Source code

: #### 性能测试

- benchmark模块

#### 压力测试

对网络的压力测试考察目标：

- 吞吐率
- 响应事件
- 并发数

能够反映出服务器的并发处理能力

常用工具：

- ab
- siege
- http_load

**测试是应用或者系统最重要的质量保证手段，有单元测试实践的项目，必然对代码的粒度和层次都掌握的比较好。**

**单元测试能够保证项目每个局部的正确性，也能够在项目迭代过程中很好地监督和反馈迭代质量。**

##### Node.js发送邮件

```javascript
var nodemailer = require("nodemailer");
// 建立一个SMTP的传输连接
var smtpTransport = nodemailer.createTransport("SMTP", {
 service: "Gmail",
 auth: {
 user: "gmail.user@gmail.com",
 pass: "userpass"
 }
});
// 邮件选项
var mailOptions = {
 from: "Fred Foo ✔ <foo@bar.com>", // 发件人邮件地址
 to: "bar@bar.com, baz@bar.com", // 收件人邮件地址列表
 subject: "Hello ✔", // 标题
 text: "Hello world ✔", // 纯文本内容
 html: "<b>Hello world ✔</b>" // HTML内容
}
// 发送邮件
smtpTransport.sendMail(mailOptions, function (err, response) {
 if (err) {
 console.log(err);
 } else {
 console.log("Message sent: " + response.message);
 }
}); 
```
---
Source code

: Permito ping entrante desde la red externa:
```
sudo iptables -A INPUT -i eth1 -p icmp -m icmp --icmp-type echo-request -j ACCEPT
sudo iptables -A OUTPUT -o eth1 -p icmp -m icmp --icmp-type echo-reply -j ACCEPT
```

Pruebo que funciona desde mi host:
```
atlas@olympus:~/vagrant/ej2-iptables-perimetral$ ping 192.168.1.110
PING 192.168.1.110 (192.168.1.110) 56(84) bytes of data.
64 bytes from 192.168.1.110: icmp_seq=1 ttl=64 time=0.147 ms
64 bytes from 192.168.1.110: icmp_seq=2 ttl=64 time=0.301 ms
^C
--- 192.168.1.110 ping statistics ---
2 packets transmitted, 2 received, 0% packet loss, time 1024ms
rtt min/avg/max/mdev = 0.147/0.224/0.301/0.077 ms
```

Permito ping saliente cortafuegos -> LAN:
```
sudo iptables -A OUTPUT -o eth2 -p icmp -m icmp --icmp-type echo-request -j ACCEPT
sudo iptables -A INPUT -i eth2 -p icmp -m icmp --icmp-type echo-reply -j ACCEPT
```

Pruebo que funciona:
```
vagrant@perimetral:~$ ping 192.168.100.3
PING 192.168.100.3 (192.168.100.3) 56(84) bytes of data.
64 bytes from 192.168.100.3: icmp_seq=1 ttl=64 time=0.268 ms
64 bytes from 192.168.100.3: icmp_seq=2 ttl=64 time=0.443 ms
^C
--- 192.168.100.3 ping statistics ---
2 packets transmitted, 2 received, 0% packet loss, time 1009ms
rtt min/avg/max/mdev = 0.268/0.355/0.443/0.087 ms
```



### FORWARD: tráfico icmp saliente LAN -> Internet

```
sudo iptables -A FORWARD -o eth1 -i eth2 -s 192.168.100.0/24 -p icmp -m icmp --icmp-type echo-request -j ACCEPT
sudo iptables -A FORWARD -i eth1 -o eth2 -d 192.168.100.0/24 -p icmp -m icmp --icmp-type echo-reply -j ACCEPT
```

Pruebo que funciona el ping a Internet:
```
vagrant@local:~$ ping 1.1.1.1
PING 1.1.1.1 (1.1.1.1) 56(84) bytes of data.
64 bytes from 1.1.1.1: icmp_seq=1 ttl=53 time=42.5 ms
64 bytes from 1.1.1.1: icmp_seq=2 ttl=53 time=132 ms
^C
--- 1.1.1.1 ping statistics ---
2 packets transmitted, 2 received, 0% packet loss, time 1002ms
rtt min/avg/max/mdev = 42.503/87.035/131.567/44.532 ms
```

> [Exercise prompt]
What this exercise asks for is every line of the data above with the word "statistics".

> [Answer area]
--- 192.168.1.110 ping statistics ---
--- 192.168.100.3 ping statistics ---
--- 1.1.1.1 ping statistics ---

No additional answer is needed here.